*YOUR ASSIGNMENT*
Could you give the listing again exactly, without its pictures?

*INFORMATION SUPPLIED*
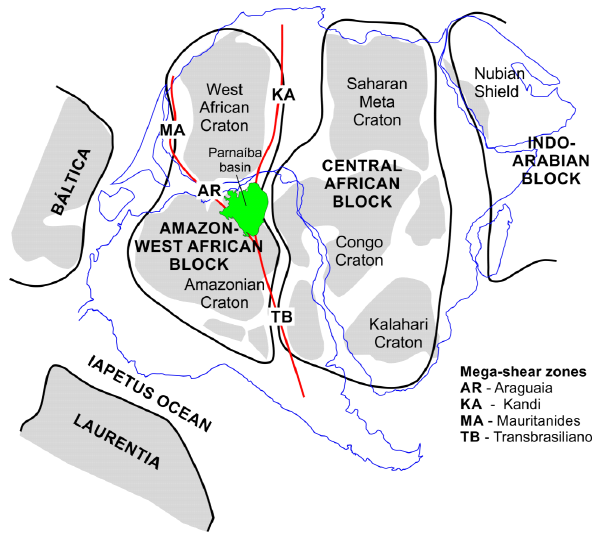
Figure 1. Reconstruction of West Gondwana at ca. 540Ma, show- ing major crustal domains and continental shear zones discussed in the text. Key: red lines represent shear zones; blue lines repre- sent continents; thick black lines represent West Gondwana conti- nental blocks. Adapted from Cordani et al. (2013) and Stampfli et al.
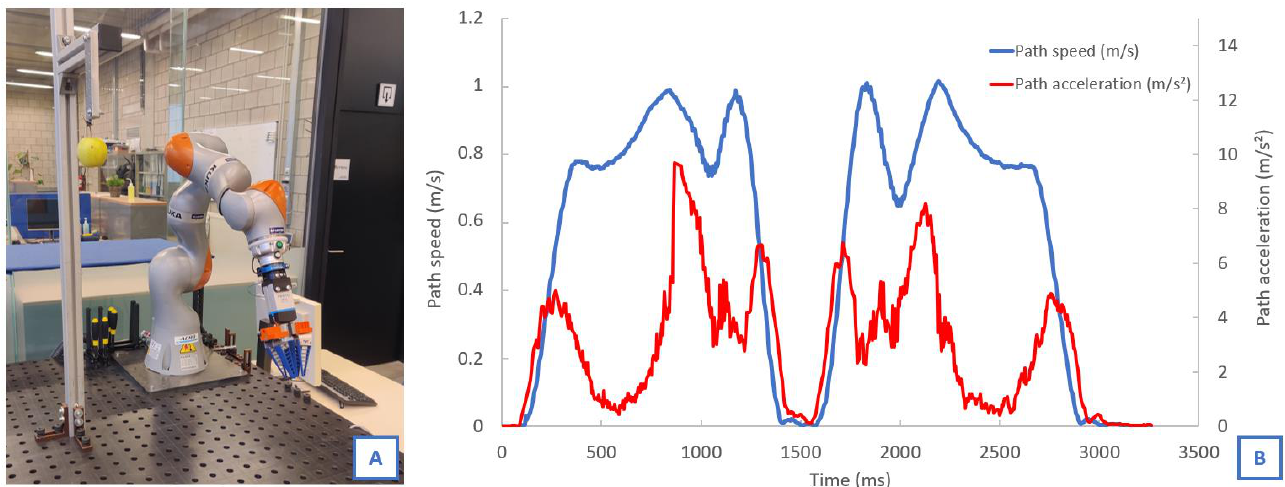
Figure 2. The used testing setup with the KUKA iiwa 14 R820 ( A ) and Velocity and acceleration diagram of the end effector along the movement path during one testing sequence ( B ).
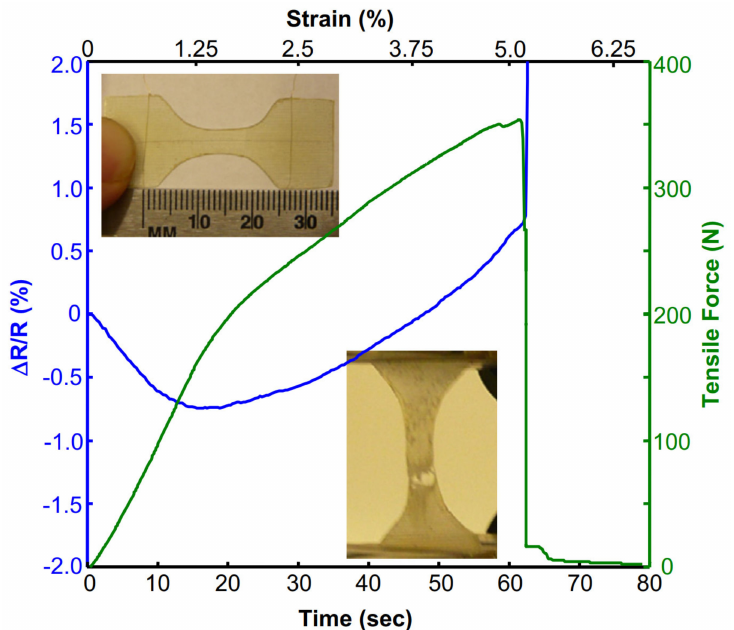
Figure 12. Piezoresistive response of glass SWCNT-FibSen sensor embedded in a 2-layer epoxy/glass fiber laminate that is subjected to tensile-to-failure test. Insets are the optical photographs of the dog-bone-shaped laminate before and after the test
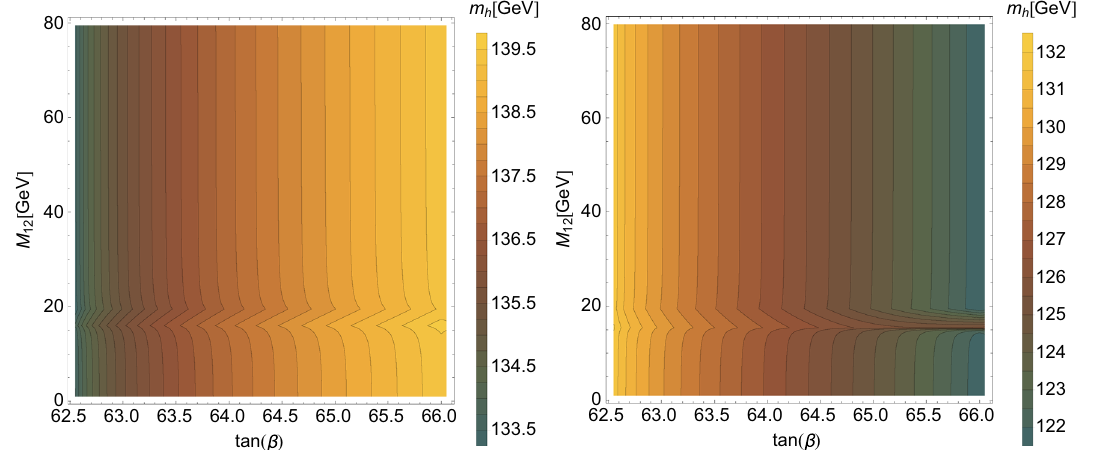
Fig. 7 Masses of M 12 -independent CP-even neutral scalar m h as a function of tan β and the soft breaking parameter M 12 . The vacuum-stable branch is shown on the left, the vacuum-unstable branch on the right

*TASK RESULT*
Figure 1. Reconstruction of West Gondwana at ca. 540Ma, show- ing major crustal domains and continental shear zones discussed in the text. Key: red lines represent shear zones; blue lines repre- sent continents; thick black lines represent West Gondwana conti- nental blocks. Adapted from Cordani et al. (2013) and Stampfli et al.
Figure 2. The used testing setup with the KUKA iiwa 14 R820 ( A ) and Velocity and acceleration diagram of the end effector along the movement path during one testing sequence ( B ).
Figure 12. Piezoresistive response of glass SWCNT-FibSen sensor embedded in a 2-layer epoxy/glass fiber laminate that is subjected to tensile-to-failure test. Insets are the optical photographs of the dog-bone-shaped laminate before and after the test
Fig. 7 Masses of M 12 -independent CP-even neutral scalar m h as a function of tan β and the soft breaking parameter M 12 . The vacuum-stable branch is shown on the left, the vacuum-unstable branch on the right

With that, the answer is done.